Su kaynağı çökmeye başladı bile
Ülkemizin tanınmış arkeologlarından Tuncer Hüseyin Bağışkan’ın dün sosyal medyada paylaştığı yorum şöyle:
Bugün Belapais Manastırının kurulu olduğu kayalığın altına yapılmak istenen ve mahkemenin ara emriyle durdurduğu arıtma tesisini ziyaret ettim. Amacım tesisin inşa edileceği yeri görmekti.
Bellapais Gardens işletmesinin sahipleri olan Erkan & Selim Yeşipınar’ın anlattıklarına göre, Eski Eserler ve Müzeler Dairesi’nin mimar ve mühendisleri oraya ilk gittiklerinde, orada bulunan tarihi su sarnıcı ile Manastırın altına doğru uzanan uçsuz bucaksız tünelinin varlığından bihaber olduklarından arıtma tesisinin tarihi sarnıcın yerine yapılmasını uygun görmüşler.

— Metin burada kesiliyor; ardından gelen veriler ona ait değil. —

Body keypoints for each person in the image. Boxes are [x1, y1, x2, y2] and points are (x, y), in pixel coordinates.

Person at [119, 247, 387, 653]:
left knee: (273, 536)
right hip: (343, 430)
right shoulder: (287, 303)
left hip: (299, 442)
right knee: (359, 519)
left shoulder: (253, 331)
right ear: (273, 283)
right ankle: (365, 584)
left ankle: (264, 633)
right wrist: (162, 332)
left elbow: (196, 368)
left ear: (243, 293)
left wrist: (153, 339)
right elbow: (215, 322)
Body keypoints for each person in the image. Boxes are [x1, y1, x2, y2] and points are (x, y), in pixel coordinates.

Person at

Daha sonra manastırın kuzeydoğu köşesindeki kayanın dibine izinsiz olarak arıtma tesisi inşaatının yapılabileceği hükmüne varmışlar. En sonunda bu yerin hemen arkasındaki yere karar kılmışlar. Arıtma tesisinin Manastırın korunma alanında olması itibarıyla manastırı görsel olarak etkilediği açıkca dörülüyordu. Daha da önemlisi, arıtma tesisi motorunun manastırın üzerine inşa edildiği kayalığa yapacağı titreşim nedeniyle uçurumun kenarında olan manastır duvarlarının çökme olasılığı hesaba katılmadığı anlaşılıyordu.

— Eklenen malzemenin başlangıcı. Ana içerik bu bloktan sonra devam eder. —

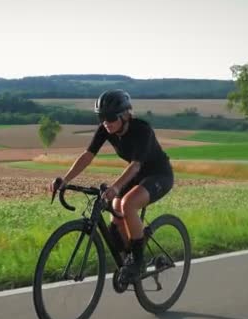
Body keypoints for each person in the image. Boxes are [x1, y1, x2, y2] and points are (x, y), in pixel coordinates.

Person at [48, 89, 174, 282]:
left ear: (125, 115)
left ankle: (138, 262)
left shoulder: (142, 130)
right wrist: (65, 180)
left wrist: (115, 187)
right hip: (137, 175)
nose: (105, 122)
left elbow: (135, 165)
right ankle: (128, 257)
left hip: (159, 174)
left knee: (127, 204)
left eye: (109, 117)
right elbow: (87, 156)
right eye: (101, 117)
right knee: (116, 210)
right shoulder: (105, 130)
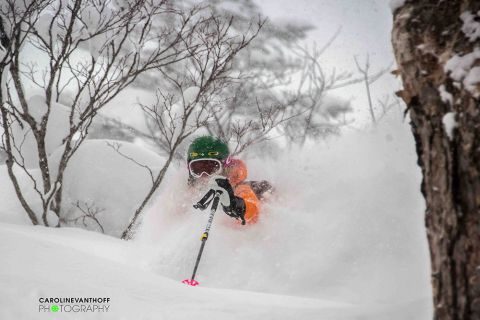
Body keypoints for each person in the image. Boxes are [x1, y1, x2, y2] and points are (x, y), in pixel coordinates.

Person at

Daha sonra, arıtma tesisinin biraz gerisinde bulunan Manastırın tarihi sarnıcını ve uçsuz bucaksız tünelini de ziyaret etmeye karar veriyorum. İyi ki ziyaret etmişim. Yolun kenarında olan sarnıca uzanan yeraltı tünelinin kapısında üç ayrı Lüzinyan arması vardı. Kapıdan sonra gelen tünel arıtma tesisi için kullanılan yolun altından geçmekte, ucunda ise yalak olarak kullanılan antik bir lahit ile manastırın altına doğru uzanan ucu bucağı olmayan küçük bir geçit bulunmaktaydı. Ve yukardaki yoldan geçen ağır tonajlı araçların yarattığı titreşim sonucu tarihi yeraltı tünelinin tonoz üst örtüsünden dökülen taşlar tünelin tabanındaydı. Bunların tabana yenile döküldükleri tazeliklerinden anlaşılıyordu. Sanırım bu konunun yargının bilgisine getirilmesi de gerekecektir…

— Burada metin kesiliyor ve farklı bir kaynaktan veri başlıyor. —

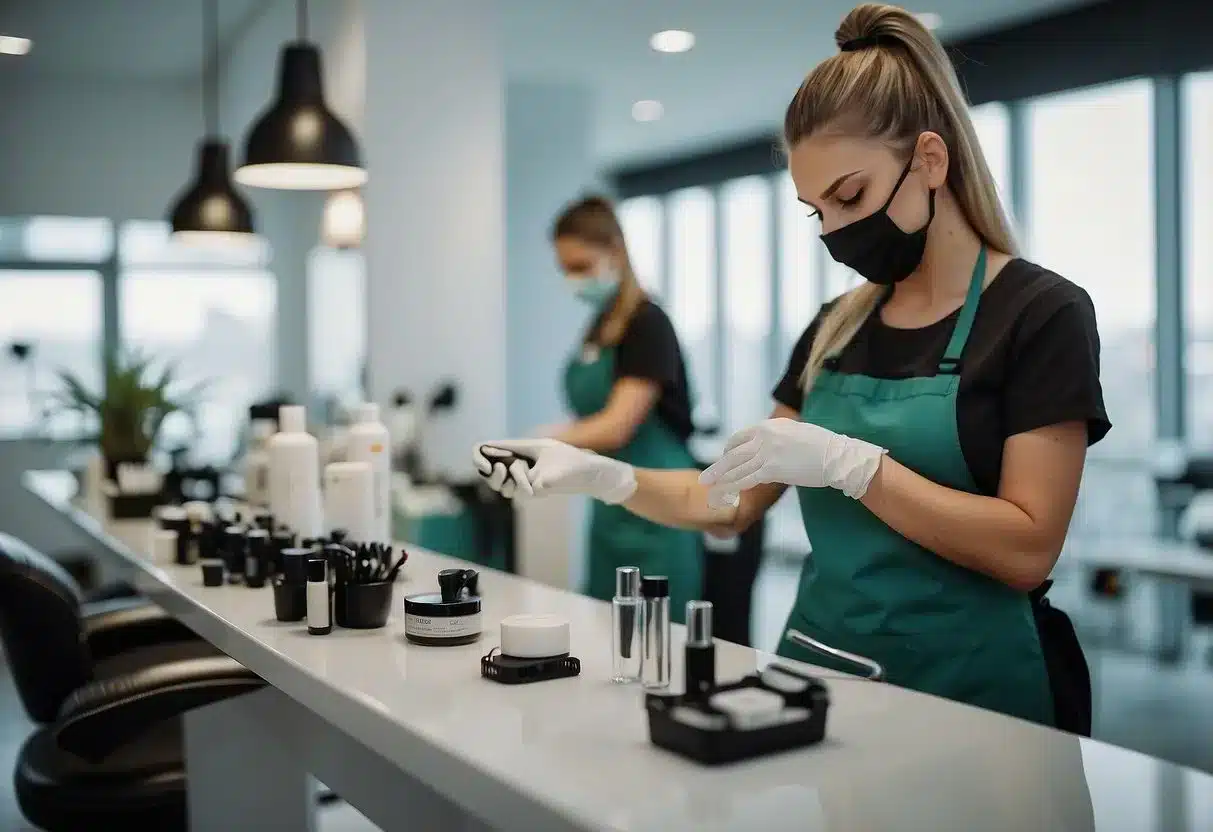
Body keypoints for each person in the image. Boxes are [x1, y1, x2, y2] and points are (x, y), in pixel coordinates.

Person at [475, 3, 1110, 729]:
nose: (837, 233)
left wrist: (856, 467)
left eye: (850, 197)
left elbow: (1027, 547)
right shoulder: (833, 330)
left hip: (971, 693)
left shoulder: (1039, 314)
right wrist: (601, 475)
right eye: (816, 212)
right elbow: (731, 501)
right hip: (822, 674)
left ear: (929, 161)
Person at [498, 195, 704, 620]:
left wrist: (542, 439)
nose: (572, 280)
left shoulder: (648, 324)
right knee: (605, 629)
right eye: (564, 270)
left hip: (660, 502)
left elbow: (616, 425)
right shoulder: (600, 327)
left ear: (615, 252)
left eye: (580, 267)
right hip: (610, 505)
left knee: (659, 633)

Bu aşamada yetkililere önerim, arıtma tesisi manastırın statik yapısını bozup çökmesine neden olmadan projesinin manastırın ‘korunma alanı’ dışına alınması ve titreşim nedeniyle taşları düşmeye başlayan manastırın tarihi yeraltı tüneli tonozunun askıya alınıp restore edilmesidir. Bu tünel eğer tamamen çökerse bunun sorumluluğunun arıtma tesisi projesi tabellasının altında isimleri bulunan kurum ve kuruluşlara ait olacağının da altını çizmiş olayım.